Concerns over a proposed data center dominated Thomasville’s city council meeting this week, as residents living near the project site pressed council members for answers about whether the city has any real power to block it.
Residents from the Dummy Line Road area urged the council to oppose the project, but Mayor Sheldon Day told them the proposal remains in an early investigative stage, with key details — including the final design, utility demands, and whether the project happens at all — still unknown. “We’re investigating this,” Day said. “We’re going to find out what’s coming about and look at it hard.”
Day said the city’s authority to stop the project is limited because the proposed site sits outside Thomasville’s city limits, in an area with no countywide zoning. “There’s no vote that this council can take directly to stop the project,” Day said, though he noted the council could vote against any local incentives the project eventually requests. He added that the developer has not yet completed a required power supply study, which typically takes five to six months, meaning no final decision is likely soon.
Resident Chris Whitfield told the council that neighbors understand the city’s interest in economic development but believe the data center would hurt nearby homes, citing concerns over power consumption, water usage, industrial noise, quality of life and what he described as limited long-term job creation. “We strongly oppose building this data center,” Whitfield said, asking council members directly whether they would want to live within a mile of such a facility.
Day noted that Alabama recently passed legislation requiring proposed data centers to undergo additional review of their impact on the state’s electrical grid, and said he has asked the city’s industrial development attorney to look into whether an alternate location could be considered. Dummy Line Road resident Doyle Oates, who said his property sits roughly 150 yards from the proposed site, raised concerns about constant noise and declining property values. Day said a public meeting with the developer is expected once more information becomes available, possibly in August, and pledged the city would remain transparent throughout the process.
The data center dispute wasn’t the only economic development news out of the meeting. Day reported that the prospective buyer of the city’s former hospital property is expected to conduct a final walkthrough this week — a major step toward completing that sale — and gave updates on several other prospects, including a proposed $200 million wood-products project that could bring roughly 120 jobs and currently lists Thomasville as its top site candidate, along with a European company weighing a separate wood-products operation and additional steel-related projects under consideration for the city’s industrial sites.

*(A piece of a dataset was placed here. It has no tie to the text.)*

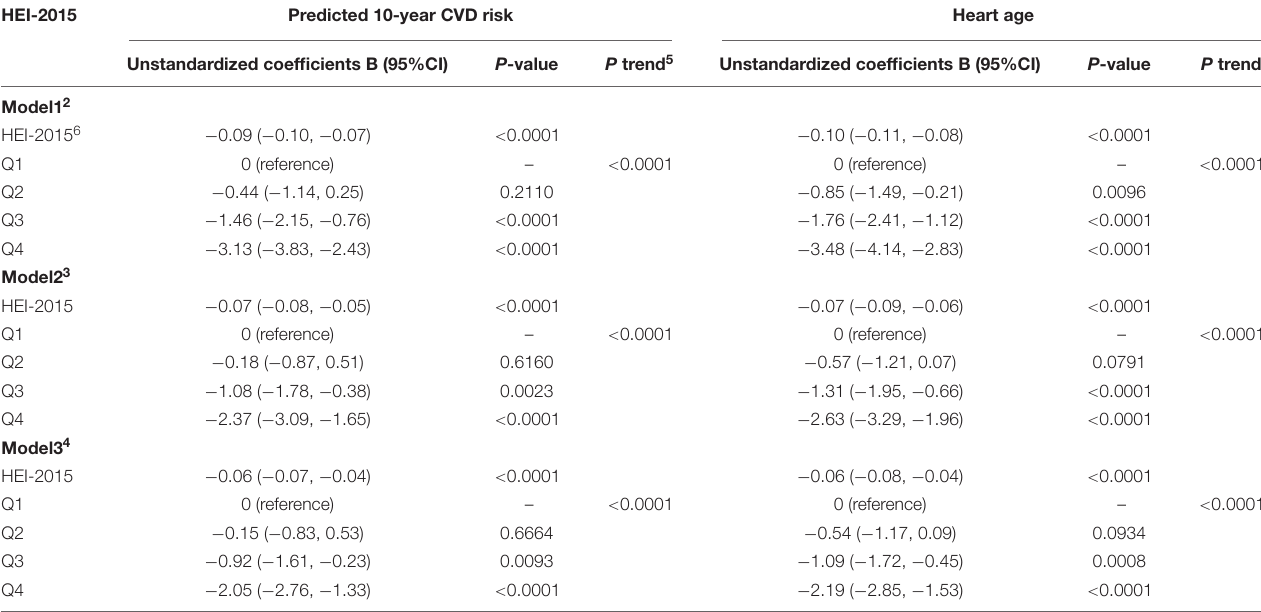
TABLE 2 | Regression coefficients and 95% confidence intervals of HEI-2015 for 10-year CVD risk and heart age.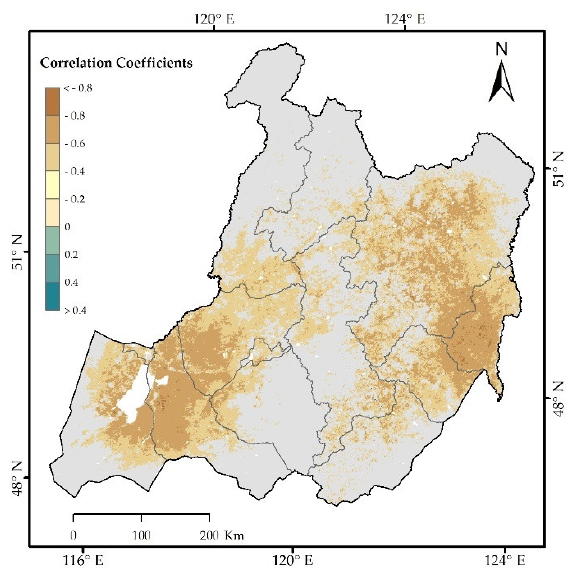
Figure 9 . Correlation coefficients between snow depth and the LST during the period of 2001–2018.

Council members also heard from International Paper manager Reed Smith on repairs at the local mill, where heavy rainfall exposed extensive roof and truss damage that forced a shutdown; replacement trusses have begun arriving, and the company hopes to restart operations in August. In other business, the council approved annual supplemental retirement payments for eligible city retirees, hired Terry Keiker as a full-time police officer, promoted officer Chris Phillips to corporal, and heard that Clarke County’s updated FEMA Hazard Mitigation Plan is nearing completion.